----- SUPPLIED TEXT

Second Sunday after Epiphany, January 17

Friends, I have a confession to make! I wrote something in last Sunday’s devotional that was not true. There was one sentence that said Jesus was tempted by the Devil and then he was baptised by John. That is exactly backwards for many reasons! (One of our sharp subscribers graciously and kindly asked if what I wrote was true.) I was working between John’s gospel, which says nothing of Jesus’ temptation, and Luke’s gospel which, like the other synoptics all record the temptation of Jesus. I’m not sure where my brain was when I typed that. Even missed it in the proof reading! I actually know the right order. Anyway, I will try to be more diligent in proofing things.

Reader: “This miraculous sign at Cana in Galilee” 

Response: “was the first time Jesus revealed his glory.”

----------
----- PROVIDED RECORDS

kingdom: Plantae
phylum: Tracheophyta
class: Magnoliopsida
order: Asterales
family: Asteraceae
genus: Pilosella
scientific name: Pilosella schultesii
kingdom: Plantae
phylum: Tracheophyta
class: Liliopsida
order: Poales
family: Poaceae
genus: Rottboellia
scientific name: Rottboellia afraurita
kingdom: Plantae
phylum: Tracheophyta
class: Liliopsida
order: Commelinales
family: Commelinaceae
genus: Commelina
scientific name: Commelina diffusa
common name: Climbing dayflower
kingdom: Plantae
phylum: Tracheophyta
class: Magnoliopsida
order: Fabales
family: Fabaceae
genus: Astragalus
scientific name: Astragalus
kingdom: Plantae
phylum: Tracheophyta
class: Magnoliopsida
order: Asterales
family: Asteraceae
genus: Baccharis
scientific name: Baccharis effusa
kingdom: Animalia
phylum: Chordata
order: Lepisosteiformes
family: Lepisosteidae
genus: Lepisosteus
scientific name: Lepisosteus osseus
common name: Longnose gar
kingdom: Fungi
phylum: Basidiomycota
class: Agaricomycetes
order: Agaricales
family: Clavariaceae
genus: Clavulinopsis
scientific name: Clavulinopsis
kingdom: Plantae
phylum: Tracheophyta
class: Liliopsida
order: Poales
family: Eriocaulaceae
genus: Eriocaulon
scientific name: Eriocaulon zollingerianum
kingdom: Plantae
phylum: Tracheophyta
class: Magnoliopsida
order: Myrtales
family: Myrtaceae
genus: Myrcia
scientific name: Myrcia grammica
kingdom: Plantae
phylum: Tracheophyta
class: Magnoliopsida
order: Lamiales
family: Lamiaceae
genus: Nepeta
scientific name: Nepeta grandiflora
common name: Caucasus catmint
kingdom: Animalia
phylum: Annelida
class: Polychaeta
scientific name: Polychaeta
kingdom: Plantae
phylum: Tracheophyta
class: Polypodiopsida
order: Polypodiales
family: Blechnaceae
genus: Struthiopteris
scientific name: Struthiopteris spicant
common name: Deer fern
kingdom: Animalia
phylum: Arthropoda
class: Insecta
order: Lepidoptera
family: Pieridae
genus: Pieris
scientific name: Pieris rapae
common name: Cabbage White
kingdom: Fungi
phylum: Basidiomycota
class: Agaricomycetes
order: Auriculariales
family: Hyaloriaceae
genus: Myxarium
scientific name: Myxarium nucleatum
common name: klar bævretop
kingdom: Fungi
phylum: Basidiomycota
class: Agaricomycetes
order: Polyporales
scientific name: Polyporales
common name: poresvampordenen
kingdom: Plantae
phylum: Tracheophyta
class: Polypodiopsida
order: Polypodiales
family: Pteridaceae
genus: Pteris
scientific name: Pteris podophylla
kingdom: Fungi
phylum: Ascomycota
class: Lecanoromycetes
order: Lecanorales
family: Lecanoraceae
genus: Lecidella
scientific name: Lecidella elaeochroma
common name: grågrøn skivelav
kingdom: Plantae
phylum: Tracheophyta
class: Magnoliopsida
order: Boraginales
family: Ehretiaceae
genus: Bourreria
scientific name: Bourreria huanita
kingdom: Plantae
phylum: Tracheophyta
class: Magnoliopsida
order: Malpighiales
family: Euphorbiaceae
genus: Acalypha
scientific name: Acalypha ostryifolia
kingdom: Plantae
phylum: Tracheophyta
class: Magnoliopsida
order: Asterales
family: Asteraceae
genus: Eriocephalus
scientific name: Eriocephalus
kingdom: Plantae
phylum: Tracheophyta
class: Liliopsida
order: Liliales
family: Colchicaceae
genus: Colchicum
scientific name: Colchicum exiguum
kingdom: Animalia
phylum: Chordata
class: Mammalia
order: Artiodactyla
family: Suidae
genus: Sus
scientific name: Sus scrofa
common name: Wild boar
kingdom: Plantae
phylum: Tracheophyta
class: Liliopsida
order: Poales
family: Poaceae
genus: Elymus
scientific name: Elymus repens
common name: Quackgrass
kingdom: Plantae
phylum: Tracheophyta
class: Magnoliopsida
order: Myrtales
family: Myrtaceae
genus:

----------

- _SHORT TASK 1_
Based on the devotional, answer yes or no to each statement and quote the words that decide it. (a) The writer says last Sunday's piece put Jesus' temptation before his baptism. (b) John's gospel records the temptation of Jesus. (c) The writer caught the mistake while proofreading.
- _SHORT TASK 2_
From the listing, write out every line between the line holding "order: Agaricales" and the line holding "scientific name: Lecidella elaeochroma", inclusive, copying each one exactly.
The devotional and the listing have nothing to do with each other.

- _TASK SOLUTION 1_
(a) Yes: "There was one sentence that said Jesus was tempted by the Devil and then he was baptised by John."
(b) No: "John’s gospel, which says nothing of Jesus’ temptation"
(c) No: "Even missed it in the proof reading!"

- _TASK SOLUTION 2_
order: Agaricales
family: Clavariaceae
genus: Clavulinopsis
scientific name: Clavulinopsis
kingdom: Plantae
phylum: Tracheophyta
class: Liliopsida
order: Poales
family: Eriocaulaceae
genus: Eriocaulon
scientific name: Eriocaulon zollingerianum
kingdom: Plantae
phylum: Tracheophyta
class: Magnoliopsida
order: Myrtales
family: Myrtaceae
genus: Myrcia
scientific name: Myrcia grammica
kingdom: Plantae
phylum: Tracheophyta
class: Magnoliopsida
order: Lamiales
family: Lamiaceae
genus: Nepeta
scientific name: Nepeta grandiflora
common name: Caucasus catmint
kingdom: Animalia
phylum: Annelida
class: Polychaeta
scientific name: Polychaeta
kingdom: Plantae
phylum: Tracheophyta
class: Polypodiopsida
order: Polypodiales
family: Blechnaceae
genus: Struthiopteris
scientific name: Struthiopteris spicant
common name: Deer fern
kingdom: Animalia
phylum: Arthropoda
class: Insecta
order: Lepidoptera
family: Pieridae
genus: Pieris
scientific name: Pieris rapae
common name: Cabbage White
kingdom: Fungi
phylum: Basidiomycota
class: Agaricomycetes
order: Auriculariales
family: Hyaloriaceae
genus: Myxarium
scientific name: Myxarium nucleatum
common name: klar bævretop
kingdom: Fungi
phylum: Basidiomycota
class: Agaricomycetes
order: Polyporales
scientific name: Polyporales
common name: poresvampordenen
kingdom: Plantae
phylum: Tracheophyta
class: Polypodiopsida
order: Polypodiales
family: Pteridaceae
genus: Pteris
scientific name: Pteris podophylla
kingdom: Fungi
phylum: Ascomycota
class: Lecanoromycetes
order: Lecanorales
family: Lecanoraceae
genus: Lecidella
scientific name: Lecidella elaeochroma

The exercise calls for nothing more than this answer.